▶ TASK REQUIREMENTS
Present every line of the entries below as a Markdown table with the columns "Row" and "Line," numbering the rows in order and skipping blank lines. Omit the pictures from your answer.

Page images and extracted text
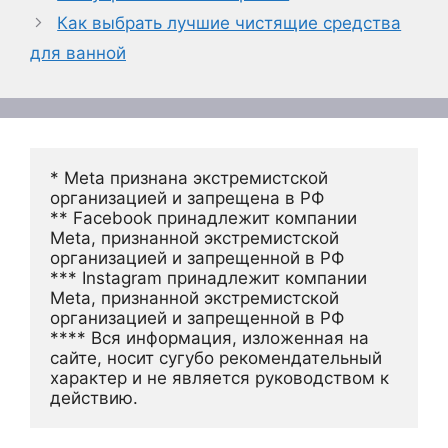
Как выбрать лучшие чистящие средства
для ванной
* Meta признана экстремистской 
организацией и запрещена в РФ
** Facebook принадлежит компании 
Meta, признанной экстремистской 
организацией и запрещенной в РФ
*** Instagram принадлежит компании 
Meta, признанной экстремистской 
организацией и запрещенной в РФ 
**** Вся информация, изложенная на 
сайте, носит сугубо рекомендательный 
характер и не является руководством к 
действию.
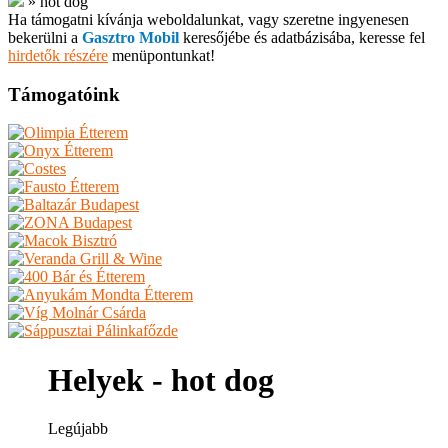
»
hot dog
Ha támogatni kívánja weboldalunkat, vagy szeretne ingyenesen
bekerülni a
Gasztro Mobil
keresőjébe és adatbázisába, keresse fel
hirdetők részére
menüpontunkat!
Támogatóink
Helyek - hot dog
Legújabb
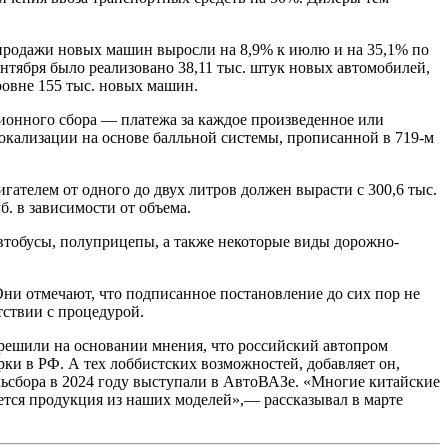
, продажи новых машин выросли на 8,9% к июлю и на 35,1% по
ентября было реализовано 38,11 тыс. штук новых автомобилей,
ровне 155 тыс. новых машин.
ионного сбора — платежа за каждое произведенное или
локализации на основе балльной системы, прописанной в 719-м
гателем от одного до двух литров должен вырасти с 300,6 тыс.
уб. в зависимости от объема.
автобусы, полуприцепы, а также некоторые виды дорожно-
Они отмечают, что подписанное постановление до сих пор не
тствии с процедурой.
решили на основании мнения, что российский автопром
рки в РФ. А тех лоббистских возможностей, добавляет он,
ильсбора в 2024 году выступали в АвтоВАЗе. «Многие китайские
ется продукция из наших моделей»,— рассказывал в марте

▶ EXERCISE OUTPUT
| Row | Line |
|---|---|
| 1 | Как выбрать лучшие чистящие средства |
| 2 | для ванной |
| 3 | * Meta признана экстремистской  |
| 4 | организацией и запрещена в РФ |
| 5 | ** Facebook принадлежит компании  |
| 6 | Meta, признанной экстремистской  |
| 7 | организацией и запрещенной в РФ |
| 8 | *** Instagram принадлежит компании  |
| 9 | Meta, признанной экстремистской  |
| 10 | организацией и запрещенной в РФ  |
| 11 | **** Вся информация, изложенная на  |
| 12 | сайте, носит сугубо рекомендательный  |
| 13 | характер и не является руководством к  |
| 14 | действию. |
| 15 | » |
| 16 | hot dog |
| 17 | Ha támogatni kívánja weboldalunkat, vagy szeretne ingyenesen |
| 18 | bekerülni a |
| 19 | Gasztro Mobil |
| 20 | keresőjébe és adatbázisába, keresse fel |
| 21 | hirdetők részére |
| 22 | menüpontunkat! |
| 23 | Támogatóink |
| 24 | Helyek - hot dog |
| 25 | Legújabb |
| 26 | , продажи новых машин выросли на 8,9% к июлю и на 35,1% по |
| 27 | ентября было реализовано 38,11 тыс. штук новых автомобилей, |
| 28 | ровне 155 тыс. новых машин. |
| 29 | ионного сбора — платежа за каждое произведенное или |
| 30 | локализации на основе балльной системы, прописанной в 719-м |
| 31 | гателем от одного до двух литров должен вырасти с 300,6 тыс. |
| 32 | уб. в зависимости от объема. |
| 33 | автобусы, полуприцепы, а также некоторые виды дорожно- |
| 34 | Они отмечают, что подписанное постановление до сих пор не |
| 35 | тствии с процедурой. |
| 36 | решили на основании мнения, что российский автопром |
| 37 | рки в РФ. А тех лоббистских возможностей, добавляет он, |
| 38 | ильсбора в 2024 году выступали в АвтоВАЗе. «Многие китайские |
| 39 | ется продукция из наших моделей»,— рассказывал в марте |